When I was a kid we used to have this framed needlepoint hung conspicuously on a wall in the foyer of our house. The bold letters on top read,

GOD BLESS THIS HOME

and at the bottom the immortal ditty,

'Leave cares and woes outside the door.

We ain't got no money but we ain't poor.'

In the middle was a dark blue hobo shouldering a bindle. He's looking back, waving and smiling as he steps through a door frame over a welcome mat. Hadn't thought about it in years. Long since confined to the basement where we hid all my parents abundant aesthetic horrors. As I walked in there it was, hanging on the far wall, an exact copy. Even had the same black frame. My first time in this temple dedicated to the fraudulent exploitation of superstitious belief and I already felt right at home. Like pulling on an old pair of slippers. What the hell! Gift horse.

"Down this way," the gypsy shouted.

That way was a narrow hall to the right. At the end was an open door to the left. Inside was a tent. It filled the whole room. It smelled like Egyptian cotton. Hadn't seen that material in years. Since my parents semi-disastrous camping trips. She was sitting in a folding chair behind a card table, dead center, another empty seat facing. Apart from that the tent room was completely empty and seemed to be strangely self-illuminated. The golden glow of a Coleman lantern that wasn't there. 

"Come, sit," she said motioning to the empty folding chair.

I walked over and sat down. The card table was covered with a Rummoli mat. There was a big glass ash tray brimming with smoking detritus on one side. On the other a small box. She reached over and grabbed it. I recognized it right away. It contained a deck of Tarot cards. The Rider deck no less. I used that same set for awhile myself back in university. Pretended to tell fortunes as a scam to get laid. It wasn't in my future.
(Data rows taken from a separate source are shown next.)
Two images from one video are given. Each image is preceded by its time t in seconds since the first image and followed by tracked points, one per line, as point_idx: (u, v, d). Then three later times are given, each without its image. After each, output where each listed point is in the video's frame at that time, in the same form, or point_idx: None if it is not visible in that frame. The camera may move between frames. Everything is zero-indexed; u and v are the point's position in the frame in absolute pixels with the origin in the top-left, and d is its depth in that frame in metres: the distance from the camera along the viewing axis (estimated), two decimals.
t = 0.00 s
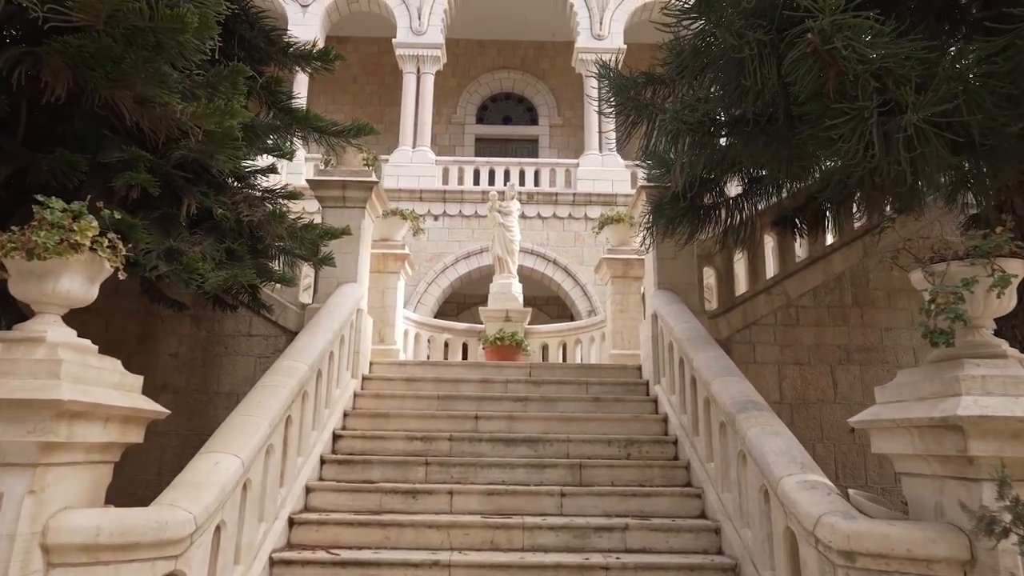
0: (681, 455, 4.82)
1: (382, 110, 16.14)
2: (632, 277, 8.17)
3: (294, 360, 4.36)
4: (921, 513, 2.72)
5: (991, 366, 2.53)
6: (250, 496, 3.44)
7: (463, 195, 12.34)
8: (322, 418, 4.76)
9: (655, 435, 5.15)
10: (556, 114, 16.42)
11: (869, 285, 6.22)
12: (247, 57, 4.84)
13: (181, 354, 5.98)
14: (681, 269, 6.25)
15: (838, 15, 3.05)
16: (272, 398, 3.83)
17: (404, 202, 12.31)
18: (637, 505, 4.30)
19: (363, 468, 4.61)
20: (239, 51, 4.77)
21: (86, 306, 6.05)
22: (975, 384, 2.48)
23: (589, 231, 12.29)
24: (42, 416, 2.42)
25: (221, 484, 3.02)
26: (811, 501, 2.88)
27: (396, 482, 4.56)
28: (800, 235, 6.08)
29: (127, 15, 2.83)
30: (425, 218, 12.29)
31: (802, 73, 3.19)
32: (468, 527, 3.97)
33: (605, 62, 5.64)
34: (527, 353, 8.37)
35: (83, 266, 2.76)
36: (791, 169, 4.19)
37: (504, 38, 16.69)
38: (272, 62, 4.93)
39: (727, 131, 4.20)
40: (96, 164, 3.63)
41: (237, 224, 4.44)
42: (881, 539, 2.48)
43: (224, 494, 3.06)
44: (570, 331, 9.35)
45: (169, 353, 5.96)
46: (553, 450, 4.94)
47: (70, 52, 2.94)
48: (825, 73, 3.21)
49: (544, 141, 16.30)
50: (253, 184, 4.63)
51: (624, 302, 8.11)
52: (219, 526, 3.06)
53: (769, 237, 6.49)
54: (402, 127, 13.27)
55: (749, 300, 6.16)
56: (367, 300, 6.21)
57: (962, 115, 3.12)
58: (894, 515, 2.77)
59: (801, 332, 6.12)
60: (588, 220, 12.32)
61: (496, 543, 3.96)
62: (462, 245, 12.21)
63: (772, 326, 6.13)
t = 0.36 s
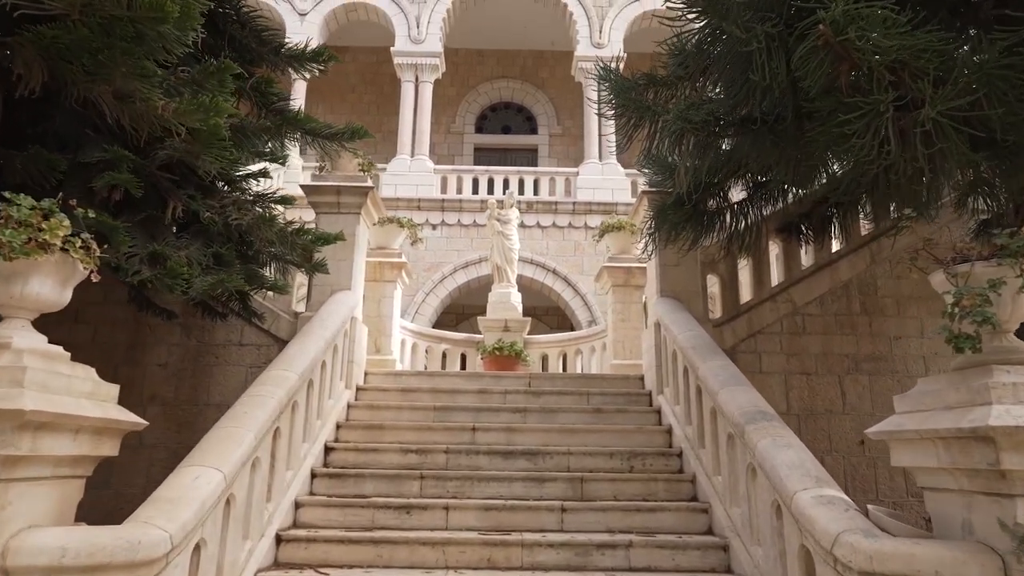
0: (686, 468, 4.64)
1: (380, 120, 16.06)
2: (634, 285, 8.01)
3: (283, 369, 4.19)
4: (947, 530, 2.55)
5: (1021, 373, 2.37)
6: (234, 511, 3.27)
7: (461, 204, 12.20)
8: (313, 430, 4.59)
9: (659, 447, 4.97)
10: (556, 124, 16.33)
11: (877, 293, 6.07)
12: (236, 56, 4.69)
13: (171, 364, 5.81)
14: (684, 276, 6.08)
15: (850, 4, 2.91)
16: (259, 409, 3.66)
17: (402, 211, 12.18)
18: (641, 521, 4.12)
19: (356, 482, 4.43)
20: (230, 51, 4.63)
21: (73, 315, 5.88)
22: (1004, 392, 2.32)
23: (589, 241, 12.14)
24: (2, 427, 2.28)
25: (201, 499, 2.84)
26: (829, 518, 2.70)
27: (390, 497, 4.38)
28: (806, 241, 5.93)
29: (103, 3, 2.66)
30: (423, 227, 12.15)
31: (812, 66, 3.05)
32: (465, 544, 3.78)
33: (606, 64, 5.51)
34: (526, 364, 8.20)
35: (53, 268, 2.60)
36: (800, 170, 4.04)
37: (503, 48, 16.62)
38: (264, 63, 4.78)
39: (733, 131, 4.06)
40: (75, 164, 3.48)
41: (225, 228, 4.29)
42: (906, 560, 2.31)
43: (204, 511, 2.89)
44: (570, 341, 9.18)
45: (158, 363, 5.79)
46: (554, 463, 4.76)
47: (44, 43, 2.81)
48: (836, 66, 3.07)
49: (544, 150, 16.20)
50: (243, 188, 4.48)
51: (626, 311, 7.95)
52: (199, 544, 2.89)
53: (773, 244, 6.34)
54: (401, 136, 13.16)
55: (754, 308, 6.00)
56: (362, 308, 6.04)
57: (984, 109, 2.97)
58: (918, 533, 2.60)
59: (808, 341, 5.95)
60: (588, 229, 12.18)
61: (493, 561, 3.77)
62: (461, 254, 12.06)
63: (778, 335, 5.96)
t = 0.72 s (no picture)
0: (693, 478, 4.45)
1: (379, 127, 15.95)
2: (635, 292, 7.85)
3: (272, 374, 4.01)
4: (980, 545, 2.38)
5: None
6: (216, 524, 3.08)
7: (460, 210, 12.06)
8: (304, 439, 4.40)
9: (664, 457, 4.79)
10: (555, 131, 16.22)
11: (887, 298, 5.91)
12: (228, 53, 4.56)
13: (159, 371, 5.63)
14: (689, 281, 5.91)
15: None
16: (245, 416, 3.48)
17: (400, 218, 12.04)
18: (646, 534, 3.93)
19: (348, 494, 4.24)
20: (220, 46, 4.48)
21: (59, 320, 5.71)
22: None
23: (589, 248, 11.98)
24: None
25: (178, 511, 2.66)
26: (850, 531, 2.52)
27: (384, 508, 4.19)
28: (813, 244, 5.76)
29: None
30: (422, 234, 12.00)
31: (827, 54, 2.89)
32: (461, 559, 3.60)
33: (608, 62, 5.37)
34: (525, 372, 8.01)
35: (22, 262, 2.45)
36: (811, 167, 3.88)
37: (503, 55, 16.53)
38: (256, 60, 4.64)
39: (741, 127, 3.90)
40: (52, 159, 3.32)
41: (213, 228, 4.12)
42: None
43: (183, 524, 2.71)
44: (571, 349, 9.00)
45: (146, 370, 5.61)
46: (555, 474, 4.58)
47: (15, 27, 2.62)
48: (852, 54, 2.91)
49: (543, 158, 16.08)
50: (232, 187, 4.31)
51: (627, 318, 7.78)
52: (177, 559, 2.70)
53: (780, 248, 6.18)
54: (399, 143, 13.03)
55: (760, 314, 5.82)
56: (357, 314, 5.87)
57: (1010, 98, 2.81)
58: (947, 548, 2.44)
59: (816, 347, 5.78)
60: (589, 236, 12.03)
61: None
62: (459, 261, 11.90)
63: (785, 341, 5.79)
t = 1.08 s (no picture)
0: (703, 490, 4.24)
1: (378, 135, 15.82)
2: (639, 298, 7.66)
3: (261, 379, 3.82)
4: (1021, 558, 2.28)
5: None
6: (196, 539, 2.88)
7: (459, 217, 11.89)
8: (294, 448, 4.20)
9: (671, 467, 4.59)
10: (556, 139, 16.08)
11: (900, 302, 5.72)
12: (219, 48, 4.40)
13: (147, 378, 5.43)
14: (694, 285, 5.72)
15: None
16: (231, 423, 3.28)
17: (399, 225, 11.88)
18: (655, 548, 3.72)
19: (340, 506, 4.03)
20: (210, 40, 4.32)
21: (44, 326, 5.52)
22: None
23: (590, 255, 11.80)
24: None
25: (153, 526, 2.47)
26: (881, 546, 2.32)
27: (378, 522, 3.98)
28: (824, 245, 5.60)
29: None
30: (421, 241, 11.82)
31: (848, 35, 2.73)
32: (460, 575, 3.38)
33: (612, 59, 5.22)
34: (526, 380, 7.81)
35: None
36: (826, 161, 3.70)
37: (503, 63, 16.42)
38: (247, 55, 4.46)
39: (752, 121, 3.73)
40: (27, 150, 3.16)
41: (200, 227, 3.95)
42: None
43: (158, 540, 2.51)
44: (573, 357, 8.80)
45: (133, 378, 5.41)
46: (557, 485, 4.38)
47: None
48: (874, 36, 2.75)
49: (544, 165, 15.94)
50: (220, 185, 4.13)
51: (631, 325, 7.59)
52: None
53: (788, 252, 6.00)
54: (398, 149, 12.89)
55: (769, 319, 5.63)
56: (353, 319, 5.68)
57: None
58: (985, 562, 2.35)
59: (827, 353, 5.59)
60: (590, 243, 11.86)
61: None
62: (459, 269, 11.72)
63: (795, 348, 5.60)
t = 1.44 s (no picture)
0: (712, 503, 4.05)
1: (377, 143, 15.70)
2: (642, 305, 7.49)
3: (250, 385, 3.64)
4: None
5: None
6: (175, 555, 2.69)
7: (459, 225, 11.74)
8: (284, 459, 4.01)
9: (679, 478, 4.39)
10: (556, 147, 15.97)
11: (912, 308, 5.56)
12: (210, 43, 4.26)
13: (135, 386, 5.25)
14: (700, 289, 5.54)
15: None
16: (215, 430, 3.10)
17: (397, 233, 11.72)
18: (664, 564, 3.53)
19: (332, 519, 3.84)
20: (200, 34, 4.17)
21: (28, 332, 5.34)
22: None
23: (592, 263, 11.64)
24: None
25: (125, 541, 2.29)
26: (916, 564, 2.14)
27: (371, 536, 3.79)
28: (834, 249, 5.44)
29: None
30: (419, 249, 11.66)
31: (869, 17, 2.58)
32: None
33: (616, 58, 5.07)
34: (526, 390, 7.62)
35: None
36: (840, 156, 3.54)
37: (503, 71, 16.33)
38: (239, 50, 4.31)
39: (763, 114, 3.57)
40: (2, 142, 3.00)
41: (186, 226, 3.78)
42: None
43: (132, 555, 2.33)
44: (574, 366, 8.62)
45: (120, 386, 5.23)
46: (560, 497, 4.19)
47: None
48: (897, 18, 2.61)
49: (544, 173, 15.80)
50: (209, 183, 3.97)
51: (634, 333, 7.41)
52: None
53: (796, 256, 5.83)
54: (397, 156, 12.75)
55: (778, 325, 5.45)
56: (348, 325, 5.51)
57: None
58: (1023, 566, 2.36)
59: (838, 361, 5.40)
60: (591, 251, 11.70)
61: None
62: (458, 277, 11.55)
63: (804, 355, 5.41)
As she pulled the cards out of the box she started to explain how she was going to do the reading. Start with a significator card, blah, blah, blah. With your hair color and eyes you're a King of Swords, blah, blah, blah. Too complicated to explain that I already knew all this shit. Besides, I had drifted off completely. The whole thing was a little strange but what the hell, I had just survived getting hit by a truck and now I felt better than I had in ages. No bubble. No gloom. Nothing. Literally nothing. Couldn't help reveling in it. It was like breathing pure, sweet oxygen. A minor miracle. Just wanted it to last and last.

"O.k., that's interesting." She placed a card face up at ninety degrees across the king.